Tickled (2016; David Farrier and Dylan Reeve)
GRADE: B+
By Daniel Barnes
*Opens Friday at the Landmark Embarcadero in San Francisco and the Landmark Shattuck in Berkeley.
In a crowded marketplace for documentaries, it’s easy to overpraise bold formal and visual ambitions, and easy to overlook a more conventional film that simply takes a juicy story and runs with it.
A disposable viral video story about “Competitive Endurance Tickling” by New Zealand pop culture reporter David Farrier puts the story of Tickled in motion, as Farrier receives a hostile and homophobic response from the shadowy multinational company that produced the tickling footage. Unwilling to submit to “bullies with way too much power,” Farrier follows them down a “tickling wormhole” that reaches from the practically post-apocalyptic streets of Muskegon to the boardrooms of Wall Street.

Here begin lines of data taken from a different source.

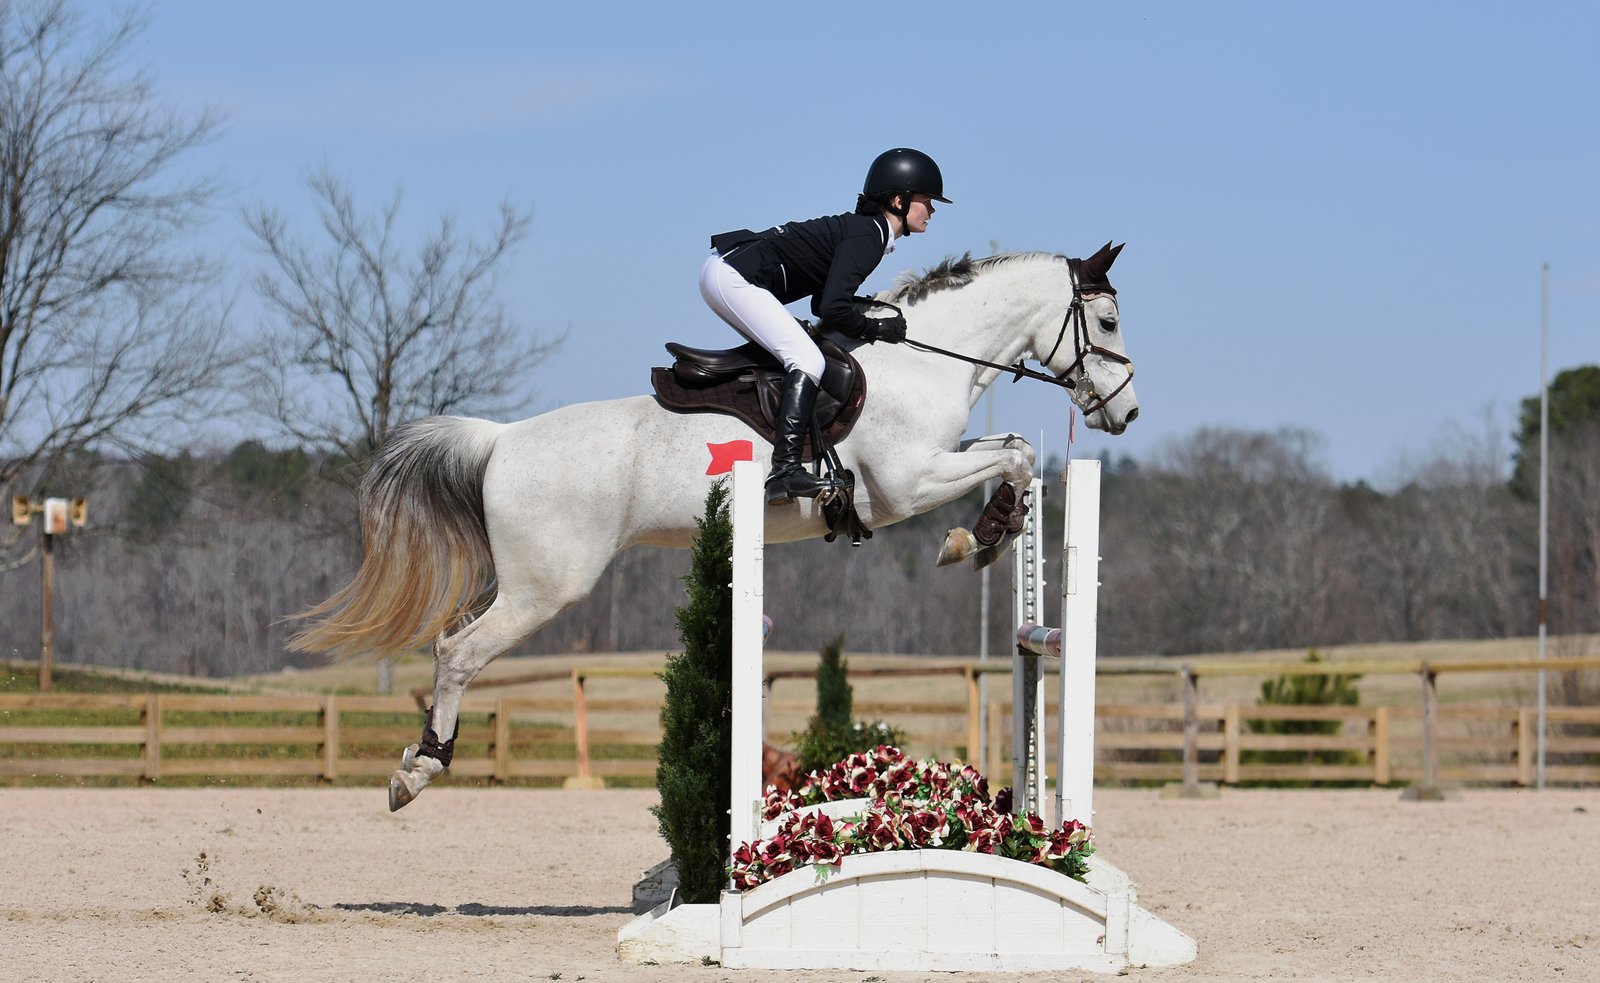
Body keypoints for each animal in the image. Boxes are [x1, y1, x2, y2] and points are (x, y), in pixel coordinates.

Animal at [289, 243, 1139, 811]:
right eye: (1105, 319)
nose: (1126, 413)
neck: (925, 361)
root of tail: (501, 440)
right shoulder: (906, 483)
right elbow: (1015, 456)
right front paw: (974, 539)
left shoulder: (932, 466)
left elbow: (1016, 450)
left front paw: (990, 532)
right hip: (546, 586)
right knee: (457, 652)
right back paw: (417, 770)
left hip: (526, 580)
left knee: (450, 644)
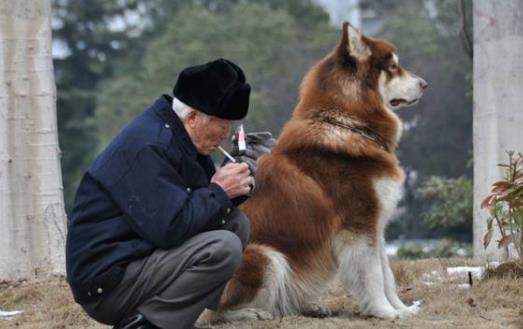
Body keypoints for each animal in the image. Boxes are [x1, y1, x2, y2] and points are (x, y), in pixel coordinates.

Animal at [201, 21, 426, 322]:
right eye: (392, 67)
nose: (424, 84)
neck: (347, 125)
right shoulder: (358, 227)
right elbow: (373, 277)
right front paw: (386, 312)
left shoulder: (375, 228)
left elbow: (387, 274)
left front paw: (401, 309)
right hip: (266, 256)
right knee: (213, 313)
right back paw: (252, 313)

Much like last year’s left-field gem Finders Keepers, Tickled takes a tabloid-ready tale and turns it into something thematically rich and unexpectedly emotional. Despite the tickling fetish trappings, the film primarily touches on themes of power and pornography – the untouchable bankrollers, the vulnerable onscreen talent, the procurers and producers just trying to make a buck – and forms into a salacious portrait of obscene privilege run amok.
We get the impression that Farrier’s work as a reporter generally lacks substance, but he’s smart enough to prevent Tickled from becoming the story of heroic journalist David Farrier discovering his true whatever – Farrier and collaborator Dylan Reeve chase an irresistibly entertaining story, rather than their own tails.